Performance varied significantly across subjects, with Russian-language texts showing the least reduction according to the Pushkin 100 metric, potentially reflecting the inherent difficulty of simplifying literary texts while preserving essential meaning and style. Analysis of outliers where complexity increased (see
Figure 5 and
Figure 10) revealed these were often artifacts of the original task—e.g., the task of filling blanks in the Russian subject example steers the LLM to perform this task rather than simplifying it, or possibly metric sensitivity to minor changes in already simple texts (e.g., social studies). These outliers were deemed exceptions to the general trend of simplification.
Therefore, as a conclusion to RQ3, LLMs can contribute to text simplification, but achieving precise, controlled reduction to a specific pedagogical level (especially one defined by grade levels) remains a challenge that researchers can address. In addition, subject-specific consistent simplification outcomes remain an open research question that merits further exploration.

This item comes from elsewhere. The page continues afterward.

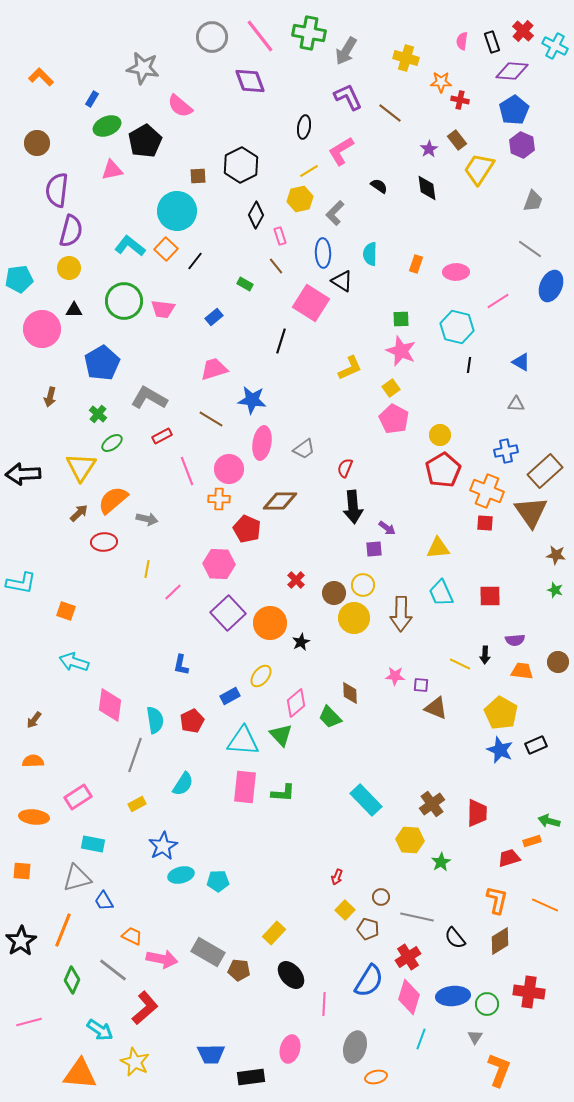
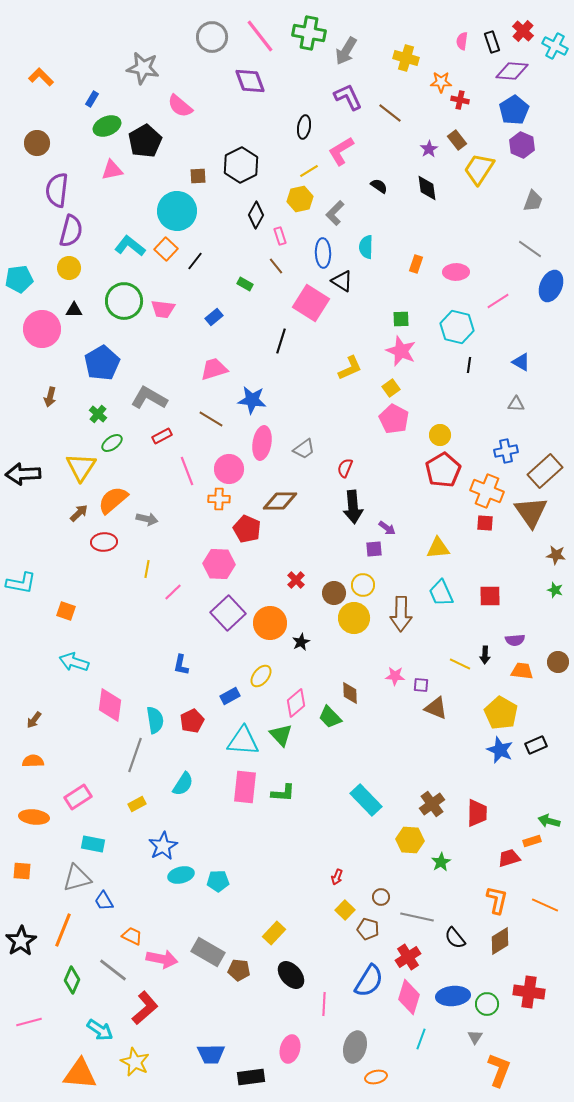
cyan semicircle at (370, 254): moved 4 px left, 7 px up
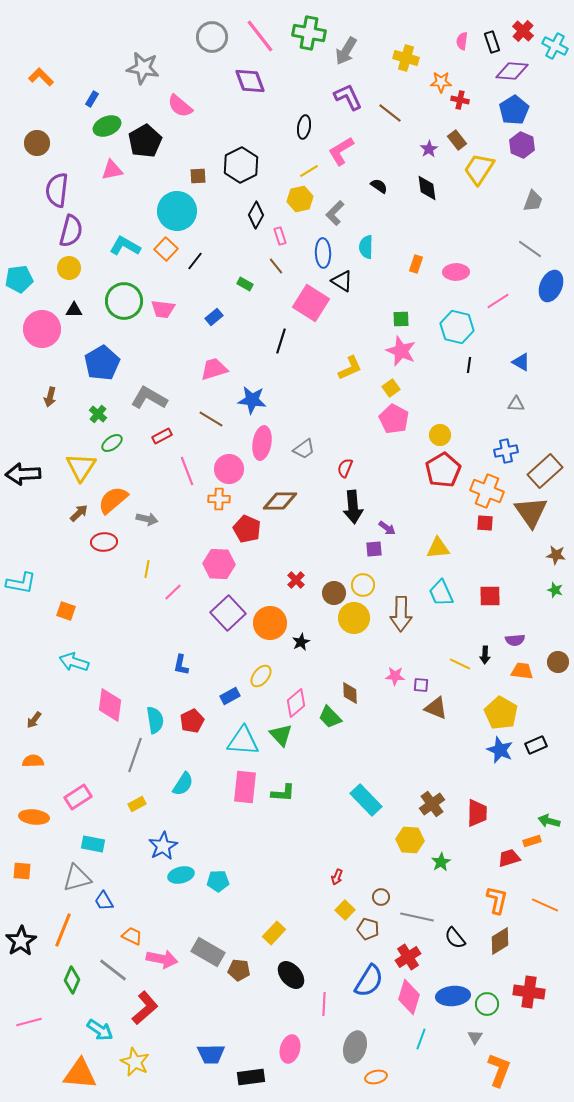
cyan L-shape at (130, 246): moved 5 px left; rotated 8 degrees counterclockwise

Practical and Ethical Implications
LLMs inherit and may amplify biases present in their training data, raising fairness concerns when applied to educational content assessment. These models have been shown to encode both explicit and implicit stereotypes—for example, prompts using male-associated names can provide more confident evaluations than those using female-associated names [
49]. Cultural and linguistic biases are also a concern. Many LLMs display Anglocentric biases that privilege Western or dominant-curriculum perspectives, which can marginalize content rooted in other languages, cultures, or educational systems [
50,
51,
52]. Such misalignment risks producing unfair assessments of materials that deviate from these norms, potentially disadvantaging learners in diverse cultural contexts.
Without deliberate safeguards, these biases can be perpetuated or even intensified by LLM-based tools. Notably, the findings of the present study reflect these broader concerns: even within a specific national context (e.g., Russian-language textbook analysis), the model exhibited some interpretations of textual content that align with known patterns of systemic bias.
Beyond these biases, LLMs face key technical limitations when used to evaluate or simplify academic content. Their assessments often rely on surface-level features—such as sentence length or vocabulary—without understanding the deeper conceptual or pedagogical context, leading to over- or underestimations of text complexity [
50]. Moreover, LLM-generated feedback lacks the intentionality of human instruction. Unlike educators who adapt explanations based on curriculum goals or student needs, LLMs tend to produce generic simplifications that may overlook important learning objectives or do not align with instructional intent [
53]. Thus, over-reliance on LLM-generated simplifications can diminish valuable learning opportunities [
54].
To realize the benefits of LLMs in education while minimizing risks, their use must be guided by responsible oversight. Educators should treat AI-generated outputs, such as readability ratings or summaries, as starting points, not final judgments, always adapting them to learner needs. Policymakers can support equitable adoption by promoting culturally inclusive AI tools and funding models trained on diverse curricula. As this study and others show, LLMs offer both promise and pitfalls, making ongoing research, human oversight, and strong ethical safeguards essential to ensuring their alignment with sound educational practice.